We can regard $\pi_1(X,x_0)$ as the set of basepoint-preserving homotopy classes of maps $(S^1,s_0)\rightarrow(X,x_0$). Let $[S^1,X]$ be the set of homotopy classes of maps $S^1\rightarrow X$, with no conditions on basepoints. Thus there is a natural map $\Phi:\pi_1 (X,x_0)\rightarrow[S^1,X]$ obtained by ignoring basepoints. Show that $\Phi$ is onto if $X$ is path-connected, and that $\Phi([f])=\Phi([g])$ iff $[f]$ and $[g]$ are conjugate in $\pi_1(X,x_0)$. Hence $\Phi$ induces a one-to-one correspondence between $[S^1,X]$ and the set of conjugacy classes in $\pi_1(X)$, when $X$ is path-connected.
We think of $\pi(X, X_0)$ as homotopy classes of basepoint preserving maps $(S^1, s_0) \rightarrow (X, x_0)$. Recall that a map is basepoint preserving iff $f(s_0) = x_0$.
Define $[S^1, X]$ to be homotopy classes of maps $S^1 \rightarrow X$ with no condition on basepoints. The exercise asks us to show that the map $\Phi: \pi_1(X, x_0) \rightarrow [S^1, X]$ is an onto map if $X$ is path-connected.
I don't think is true. Consider a wedge of circles. This is path-connected. Now consider all loops based at $x_0$, a point on the left circle that is not on the right circle. In the figure, this is in blue. These loops are in $\pi(X, x_0)$. Now, on the other hand, consider a loop on the circle on the right hand side. In the figure, this loop is in pink. It seems impossible that any blue loop can be homotped into a pink loop.

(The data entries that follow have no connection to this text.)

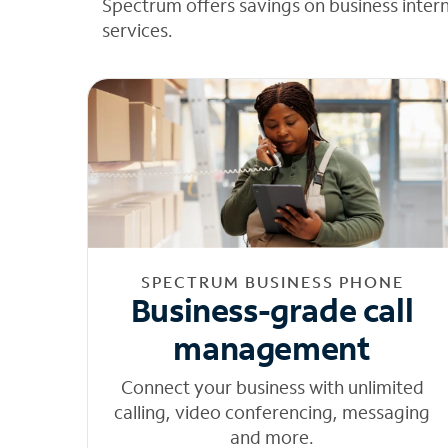
Spectrum offers savings on business inter
services.
SPECTRUM BUSINESS PHONE
Business-grade call
management
Connect your business with unlimited
calling, video conferencing, messaging
and more.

Indeed, by reading ahead, we know that the fundamental group of the wedge of circles is $W \equiv \mathbb Z * \mathbb Z \simeq \langle a, b\rangle$. All loops on the left circle will be of the form $a^n$, while a loop on the right circle will be of the form $b^m$. The map $\Phi$ that produces all the $a^n$ cannot produce a $b^m$, and thus the map $\Phi$ cannot be surjective.
What am I missing?